“I did make a conscious decision, a long time ago, to choose time over
money, since I’ve always understood that the best investment of my
limited time on earth was to spend it with people I love. I suppose it’s
possible I’ll lie on my deathbed regretting that I didn’t work harder
and say everything I had to say, but I think what I’ll really wish is
that I could have one more beer with Chris, another long talk with
Megan, one last good hard laugh with Boyd. Life is too short to be
busy.”
-Tim Kreider
Another great thing from his article that is called "The Busy Trap"
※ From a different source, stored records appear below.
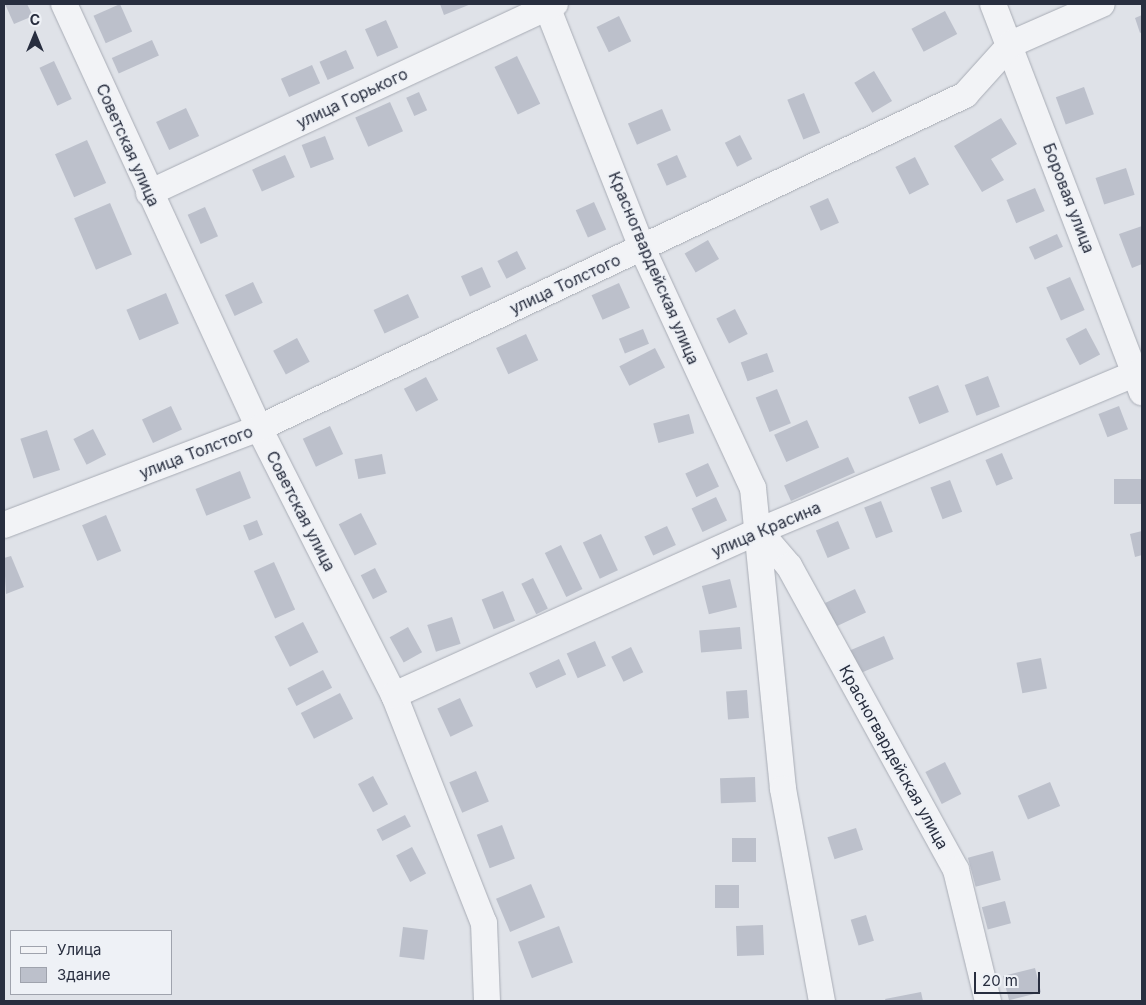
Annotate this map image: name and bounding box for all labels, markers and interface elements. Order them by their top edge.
north arrow [10,10,60,60]
text: С [30,11,40,28]
street label: улица Горького [293,64,411,132]
street label: Советская улица [92,81,164,209]
street label: Боровая улица [1039,140,1099,256]
street label: Красногвардейская улица [605,169,703,367]
street label: улица Толстого [507,250,623,318]
street label: улица Толстого [137,422,255,482]
street label: Советская улица [262,448,340,574]
street label: улица Красина [709,497,823,561]
street label: Красногвардейская улица [835,662,953,852]
legend [10,930,172,995]
text: Улица [57,940,101,959]
scale bar [976,962,1042,994]
text: Здание [57,965,111,984]
text: 20 m [982,971,1018,990]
"Even children are busy now, scheduled down to the half-hour
with classes and extracurricular activities. They come home at the end
of the day as tired as grown-ups. I was a member of the latchkey
generation and had three hours of totally unstructured, largely
unsupervised time every afternoon, time I used to do everything from
surfing the World Book Encyclopedia to making animated films to getting
together with friends in the woods to chuck dirt clods directly into one
another’s eyes, all of which provided me with important skills and
insights that remain valuable to this day. Those free hours became the
model for how I wanted to live the rest of my life."
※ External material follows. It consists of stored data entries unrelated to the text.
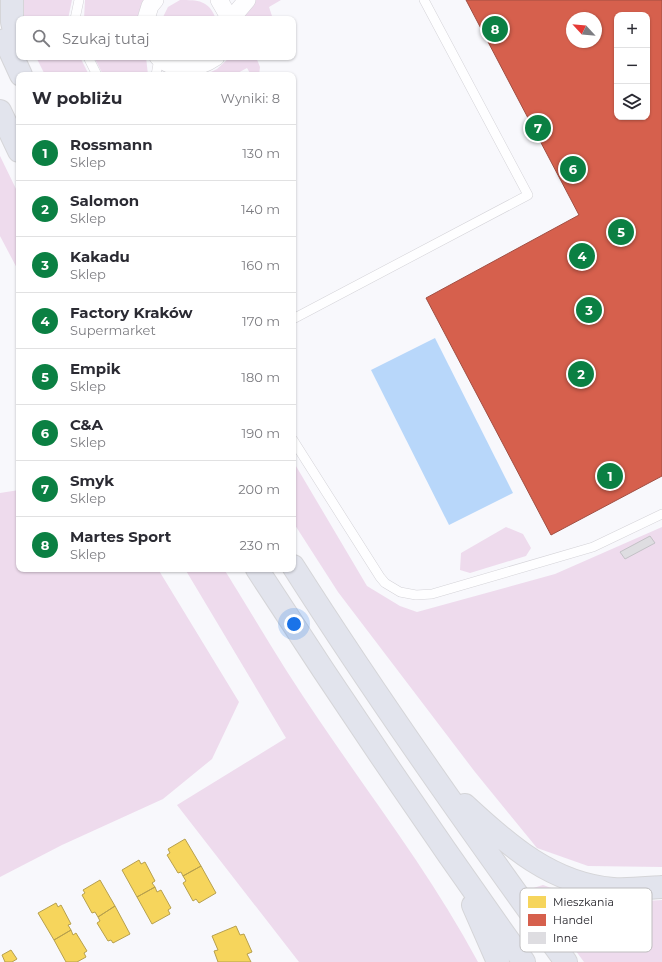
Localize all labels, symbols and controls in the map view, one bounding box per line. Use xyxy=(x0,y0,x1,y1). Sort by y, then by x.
north arrow xyxy=(566,12,602,48)
map controls xyxy=(614,12,650,120)
button: + xyxy=(614,12,650,48)
pin: 8 xyxy=(482,14,508,44)
search box xyxy=(16,16,296,60)
icon: search xyxy=(30,27,52,49)
text: Szukaj tutaj xyxy=(62,29,150,48)
button: − xyxy=(614,48,650,84)
button: layers xyxy=(614,84,650,120)
text: W pobliżu xyxy=(32,88,122,108)
text: Wyniki: 8 xyxy=(220,90,280,106)
pin: 7 xyxy=(525,113,551,143)
text: Rossmann xyxy=(70,135,153,154)
text: 1 xyxy=(42,145,48,161)
text: 130 m xyxy=(242,145,280,161)
text: Sklep xyxy=(70,154,106,170)
pin: 6 xyxy=(560,154,586,184)
text: Salomon xyxy=(70,191,139,210)
text: 2 xyxy=(41,201,49,217)
text: 140 m xyxy=(241,201,280,217)
text: Sklep xyxy=(70,210,106,226)
pin: 5 xyxy=(608,217,634,247)
pin: 4 xyxy=(569,241,595,271)
text: Kakadu xyxy=(70,247,130,266)
text: 3 xyxy=(41,257,49,273)
text: 160 m xyxy=(242,257,280,273)
text: Sklep xyxy=(70,266,106,282)
pin: 3 xyxy=(576,295,602,325)
text: Factory Kraków xyxy=(70,303,193,322)
text: 4 xyxy=(41,313,49,329)
text: 170 m xyxy=(242,313,280,329)
text: Supermarket xyxy=(70,322,156,338)
text: Empik xyxy=(70,359,121,378)
pin: 2 xyxy=(568,359,594,389)
text: 5 xyxy=(41,369,49,385)
text: 180 m xyxy=(241,369,280,385)
text: Sklep xyxy=(70,378,106,394)
text: C&A xyxy=(70,415,103,434)
text: 6 xyxy=(41,425,49,441)
text: 190 m xyxy=(242,425,280,441)
text: Sklep xyxy=(70,434,106,450)
pin: 1 xyxy=(597,461,623,491)
text: Smyk xyxy=(70,471,114,490)
text: 7 xyxy=(41,481,49,497)
text: 200 m xyxy=(238,481,280,497)
text: Sklep xyxy=(70,490,106,506)
text: Martes Sport xyxy=(70,527,171,546)
text: 8 xyxy=(41,537,49,553)
text: 230 m xyxy=(239,537,280,553)
text: Sklep xyxy=(70,546,106,562)
your location xyxy=(284,614,304,634)
legend xyxy=(520,888,652,952)
text: Mieszkania xyxy=(553,895,614,909)
text: Handel xyxy=(553,913,593,927)
text: Inne xyxy=(553,931,578,945)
" Idleness is not just a vacation, an indulgence or a vice; it is as
indispensable to the brain as vitamin D is to the body, and deprived of
it we suffer a mental affliction as disfiguring as rickets. The space
and quiet that idleness provides is a necessary condition for standing
back from life and seeing it whole, for making unexpected connections
and waiting for the wild summer lightning strikes of inspiration — it
is, paradoxically, necessary to getting any work done."